Veal Parmesan Pizza Ingredients
- 4 Veal Chops
- 2 eggs, whisked
- 1 cup Panko Bread Crumbs
- ¼ cup Parmesan cheese, fresh grated
- 1 tsp Cuso’s Grass Seasoning
- Peanut Oil
- 4 tsp Pizza Sauce
- Fresh Mozzarella
- Baked Garlic
Veal Parmesan Pizza Instructions
- Begin tenderizing the veal chop with a meat hammer. Try to get the thickness as evenly as possible.
- Heat your peanut oil (to 350F)
- Mix panko, parmesan, and Cuso’s Grass Seasoning in a small bowl.
- Dip each veal chop into the whisked eggs.
- Carefully place each chop into the oil and fry it until crispy and golden brown.
- Top each chop with pizza sauce.
- Follow with slices of fresh mozzarella (as much as you like. There is no such thing as too much cheese).
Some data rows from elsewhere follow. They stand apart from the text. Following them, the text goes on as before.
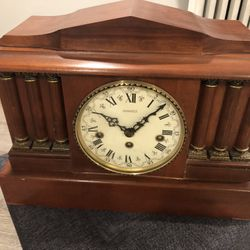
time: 10:07
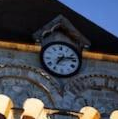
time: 7:12
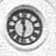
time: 11:32
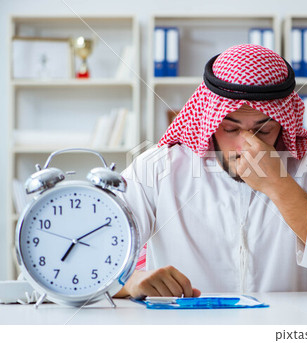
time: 7:10
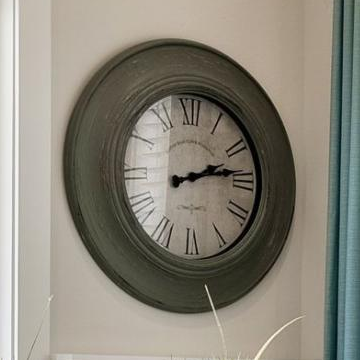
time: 2:13
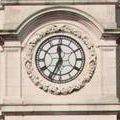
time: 11:34
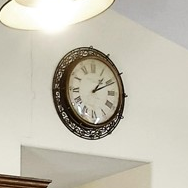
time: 1:11
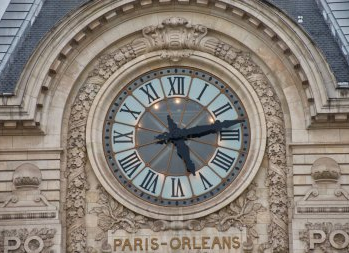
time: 5:12
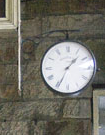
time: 1:34
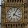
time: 4:04
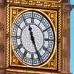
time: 11:25
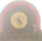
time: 4:26
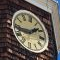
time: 1:43
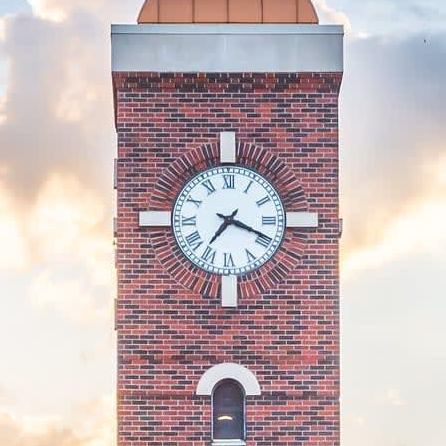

- Spread out a few pepperonis
- Add a few pieces of baked garlic
- Shread a little fresh parm over the top
- Transfer the chop into an iron pan over the grill.
- Put a flat baking tray on top, and cover it with coals
- 10 minutes later, the pizza is ready to enjoy.
PitMaster’s Memo: Tenderizing
A hand-held meat tenderizer (also called a pounder or mallet) is used to prepare various cuts for cooking. The most common type you’ll find in the marketplace has two heads: one flat and one with pyramid shapes in rows standing out from the surface.
The mallet helps soften meat proteins and fibers. Generally, it also decreases marinade times and helps your chosen ingredient cook evenly. A hand-held meat tenderizer is particularly useful on traditionally tough cuts of protein. It also comes in handy when you need a thin piece of meat for a recipe like a roulade.
I suggest covering the meat with plastic wrap. It just keeps it cleaner. Don’t knock the blazes out of it. Just move in slow, even strokes moving from the center outward. Flip the meat, and continue on the other side until you have the desired thickness.